■ Prompt 1
Repeat everything in the slingshot thread from "## Elmar (Apr" down to "and more naturals!".
■ Prompt 2
Answer these from the slingshot thread:
(a) Which movie gave the slingshot its name?
(b) What was the slingshot finished with?
(c) Who called it "Another work of art"?

# Carved On A Natural Fork Oak "Tatanka"



## Chepo69 (May 1, 2010)

Hello friends slingshots!

Who could forget such a great movie of Kevin Costner, "Dances With Wolves" of that movie came out the name of this slingshot, "Tatanka" because their forms are very similar to an American Bison, Lomo pronounced, horns short and strong. and wasp waist.

It is carved on the oak natural fork, robust fork allowed me to give this way. finished with linseed oil and beeswax. theraband gold provided. splendidly comfortable.

Here the photos ...


----------



## Elmar (Apr 27, 2011)

I like it, nice shape


----------



## Aras (Apr 2, 2011)

Wow, Master Chepo. I have to say it really inspires me to make more and more naturals!


----------



## Charles (Aug 26, 2010)

Another work of art. What do you do with all these beauties?

Cheers ...... Charles


----------



## mckee (Oct 28, 2010)

Fantastic looking fork chepo you are great at carving


----------



## Wingshooter (Dec 24, 2009)

Really nice. love the shape.


----------



## Chepo69 (May 1, 2010)

Thanks guys!

Thanks Elmar.

Aras and McKee: It is always nice for me to read your comments, I like to fill the view young people,

Charles: I really enjoy them and use them too, I know no more enjoyable.


----------



## Chepo69 (May 1, 2010)

Thanks WingShoother.

I honor your comment


----------



## strikewzen (Jun 18, 2010)

■ Supplied entries
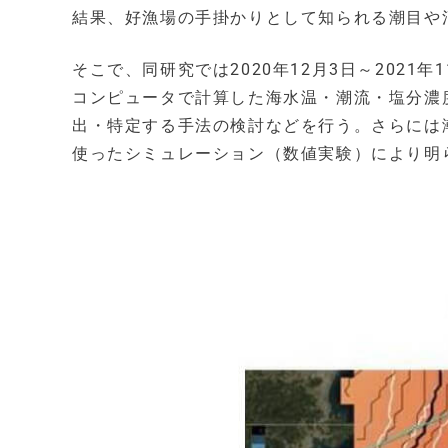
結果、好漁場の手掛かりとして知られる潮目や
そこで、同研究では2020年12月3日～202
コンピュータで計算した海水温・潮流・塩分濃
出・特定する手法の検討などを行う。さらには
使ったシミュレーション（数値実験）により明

--

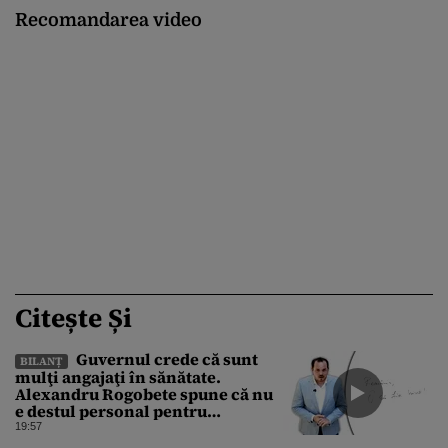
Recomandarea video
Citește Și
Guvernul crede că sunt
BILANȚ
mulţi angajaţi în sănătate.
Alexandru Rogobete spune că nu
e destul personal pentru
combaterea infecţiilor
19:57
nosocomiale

* * *

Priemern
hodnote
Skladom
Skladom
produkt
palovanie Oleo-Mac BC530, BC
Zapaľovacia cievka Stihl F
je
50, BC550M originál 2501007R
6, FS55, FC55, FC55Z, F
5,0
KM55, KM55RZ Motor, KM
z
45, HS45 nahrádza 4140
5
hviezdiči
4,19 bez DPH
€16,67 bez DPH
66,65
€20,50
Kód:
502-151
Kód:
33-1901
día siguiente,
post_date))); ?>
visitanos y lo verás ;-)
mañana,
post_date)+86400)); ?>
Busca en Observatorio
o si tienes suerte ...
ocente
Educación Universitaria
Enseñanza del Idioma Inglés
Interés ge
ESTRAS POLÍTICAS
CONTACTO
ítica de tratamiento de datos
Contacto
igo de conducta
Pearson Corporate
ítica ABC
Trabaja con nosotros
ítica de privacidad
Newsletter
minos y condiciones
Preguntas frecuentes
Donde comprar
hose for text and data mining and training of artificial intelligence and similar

■ Result 1
## Elmar (Apr 27, 2011)

I like it, nice shape


----------



## Aras (Apr 2, 2011)

Wow, Master Chepo. I have to say it really inspires me to make more and more naturals!

■ Result 2
(a) "Dances With Wolves"
(b) Linseed oil and beeswax
(c) Charles